The simply stated answer to this question is that the targeted, pre-defined beneficiaries will be issued health insurance cards of a certain value, which they will use for in-patient (hospitalization) medical treatment. A red flag can be seen here. Does the insurance company entrusted with the task of issuing the health cards and managing these, has both the capability (experience and expertise) and the capacity to first issue millions of cards in a short timeframe and then process all transactions timely, efficiently and fully accountably on an ongoing basis?
It is to be noted that the Sehat Sahulat programme has already been initiated in KP province with the State Life Insurance Corporation (SLIC) being the implementation agency exclusively. It is too early to evaluate the results empirically, but there are certainly many questions which can be raised. What is more worrying, however, is the possibility of the government giving the execution of the much larger programme in Punjab, estimated at Rs100 billion, to SLIC exclusively, totally excluding the participation of the private sector insurance companies on a questionable technicality? The government needs to seriously re-evaluate the wisdom of this.

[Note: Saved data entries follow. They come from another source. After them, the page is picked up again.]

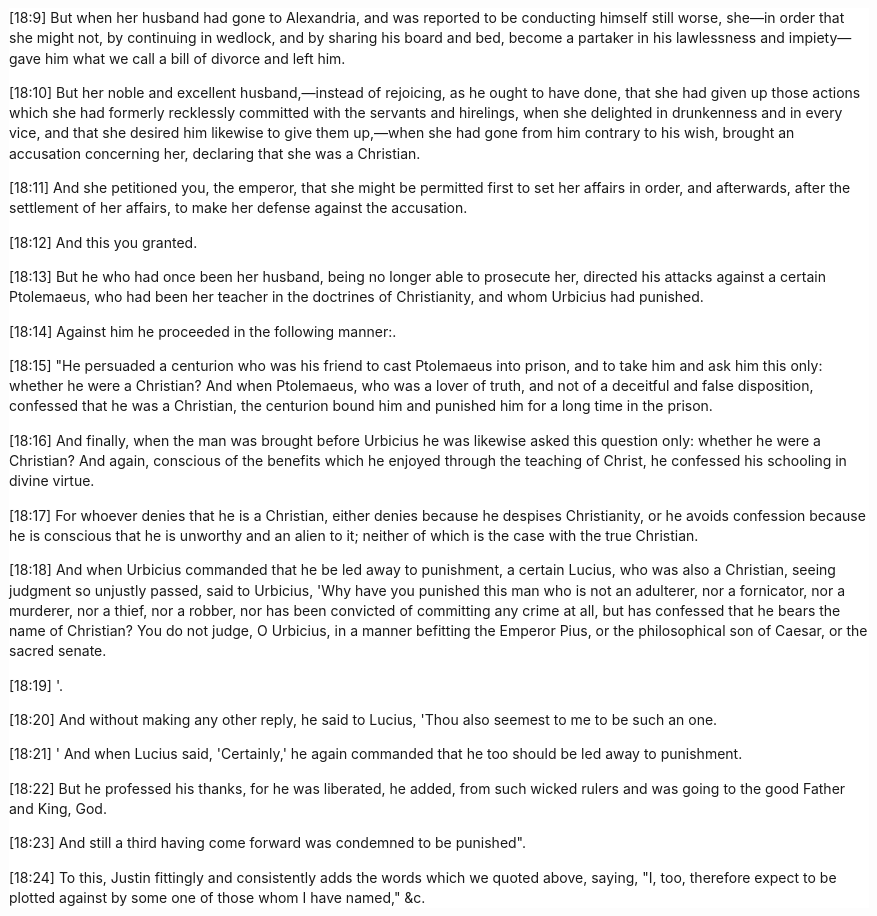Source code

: [18:9] But when her husband had gone to Alexandria, and was reported to be conducting himself still worse, she—in order that she might not, by continuing in wedlock, and by sharing his board and bed, become a partaker in his lawlessness and impiety—gave him what we call a bill of divorce and left him.

[18:10] But her noble and excellent husband,—instead of rejoicing, as he ought to have done, that she had given up those actions which she had formerly recklessly committed with the servants and hirelings, when she delighted in drunkenness and in every vice, and that she desired him likewise to give them up,—when she had gone from him contrary to his wish, brought an accusation concerning her, declaring that she was a Christian.

[18:11] And she petitioned you, the emperor, that she might be permitted first to set her affairs in order, and afterwards, after the settlement of her affairs, to make her defense against the accusation.

[18:12] And this you granted.

[18:13] But he who had once been her husband, being no longer able to prosecute her, directed his attacks against a certain Ptolemaeus, who had been her teacher in the doctrines of Christianity, and whom Urbicius had punished.

[18:14] Against him he proceeded in the following manner:.

[18:15] "He persuaded a centurion who was his friend to cast Ptolemaeus into prison, and to take him and ask him this only: whether he were a Christian? And when Ptolemaeus, who was a lover of truth, and not of a deceitful and false disposition, confessed that he was a Christian, the centurion bound him and punished him for a long time in the prison.

[18:16] And finally, when the man was brought before Urbicius he was likewise asked this question only: whether he were a Christian? And again, conscious of the benefits which he enjoyed through the teaching of Christ, he confessed his schooling in divine virtue.

[18:17] For whoever denies that he is a Christian, either denies because he despises Christianity, or he avoids confession because he is conscious that he is unworthy and an alien to it; neither of which is the case with the true Christian.

[18:18] And when Urbicius commanded that he be led away to punishment, a certain Lucius, who was also a Christian, seeing judgment so unjustly passed, said to Urbicius, 'Why have you punished this man who is not an adulterer, nor a fornicator, nor a murderer, nor a thief, nor a robber, nor has been convicted of committing any crime at all, but has confessed that he bears the name of Christian? You do not judge, O Urbicius, in a manner befitting the Emperor Pius, or the philosophical son of Caesar, or the sacred senate.

[18:19] '.

[18:20] And without making any other reply, he said to Lucius, 'Thou also seemest to me to be such an one.

[18:21] ' And when Lucius said, 'Certainly,' he again commanded that he too should be led away to punishment.

[18:22] But he professed his thanks, for he was liberated, he added, from such wicked rulers and was going to the good Father and King, God.

[18:23] And still a third having come forward was condemned to be punished".

[18:24] To this, Justin fittingly and consistently adds the words which we quoted above, saying, "I, too, therefore expect to be plotted against by some one of those whom I have named," &c.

To start with, the private sector insurance companies have a much longer experience of health insurance than SLIC, especially in key areas like customer management system and claim management system. Second, it is highly doubtful that SLIC on its own can effectively handle the sheer magnitude of the programme for Punjab. Here it is to be noted that SLIC’s health insurance exposure is around Rs25-27 billion and similar is the value for the private sector companies all together. So it is evident that neither SLIC on its own, nor the private sector companies on their own without SLIC can take on the Punjab programme and assure desired success. And not to forget, giving SLIC a monopolistic position is not only unfair, but also highly detrimental for the whole private sector insurance industry, which has really put in a lot of effort and investment over decades to build up the industry to what it is today.

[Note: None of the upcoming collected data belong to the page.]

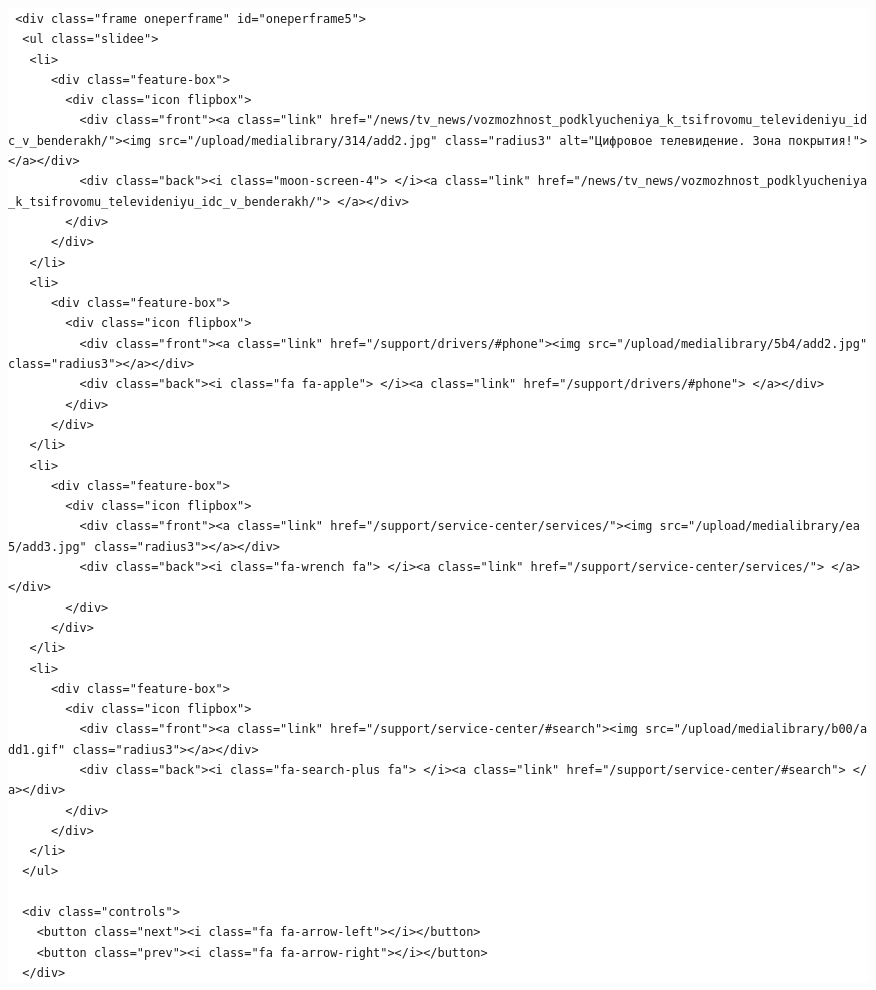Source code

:      <div class="frame oneperframe" id="oneperframe5">
      <ul class="slidee">
       <li>
          <div class="feature-box">
            <div class="icon flipbox">
              <div class="front"><a class="link" href="/news/tv_news/vozmozhnost_podklyucheniya_k_tsifrovomu_televideniyu_idc_v_benderakh/"><img src="/upload/medialibrary/314/add2.jpg" class="radius3" alt="Цифровое телевидение. Зона покрытия!"></a></div>
              <div class="back"><i class="moon-screen-4"> </i><a class="link" href="/news/tv_news/vozmozhnost_podklyucheniya_k_tsifrovomu_televideniyu_idc_v_benderakh/"> </a></div>
            </div>
          </div>
       </li>
       <li>
          <div class="feature-box">
            <div class="icon flipbox">
              <div class="front"><a class="link" href="/support/drivers/#phone"><img src="/upload/medialibrary/5b4/add2.jpg" class="radius3"></a></div>
              <div class="back"><i class="fa fa-apple"> </i><a class="link" href="/support/drivers/#phone"> </a></div>
            </div>
          </div>
       </li>
       <li>
          <div class="feature-box">
            <div class="icon flipbox">
              <div class="front"><a class="link" href="/support/service-center/services/"><img src="/upload/medialibrary/ea5/add3.jpg" class="radius3"></a></div>
              <div class="back"><i class="fa-wrench fa"> </i><a class="link" href="/support/service-center/services/"> </a></div>
            </div>
          </div>
       </li>
       <li>
          <div class="feature-box">
            <div class="icon flipbox">
              <div class="front"><a class="link" href="/support/service-center/#search"><img src="/upload/medialibrary/b00/add1.gif" class="radius3"></a></div>
              <div class="back"><i class="fa-search-plus fa"> </i><a class="link" href="/support/service-center/#search"> </a></div>
            </div>
          </div>
       </li>
      </ul>

      <div class="controls">
        <button class="next"><i class="fa fa-arrow-left"></i></button>
        <button class="prev"><i class="fa fa-arrow-right"></i></button>
      </div>
  </div>


<div id="bxdynamic_iJBuqa_end" style="display:none"></div>
</div>
</div>
</div>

As said earlier, the government’s vision in providing free healthcare to the needy first and eventually to all citizens deserves the highest praise. But the government needs to be extremely wary that bureaucratic procedures and a blinkered approach to project implementation does not result in programme failure. As the Nobel laureate economist Milton Friedman once said, “One of the great mistakes is to judge policies and programs by their intentions rather than their results.”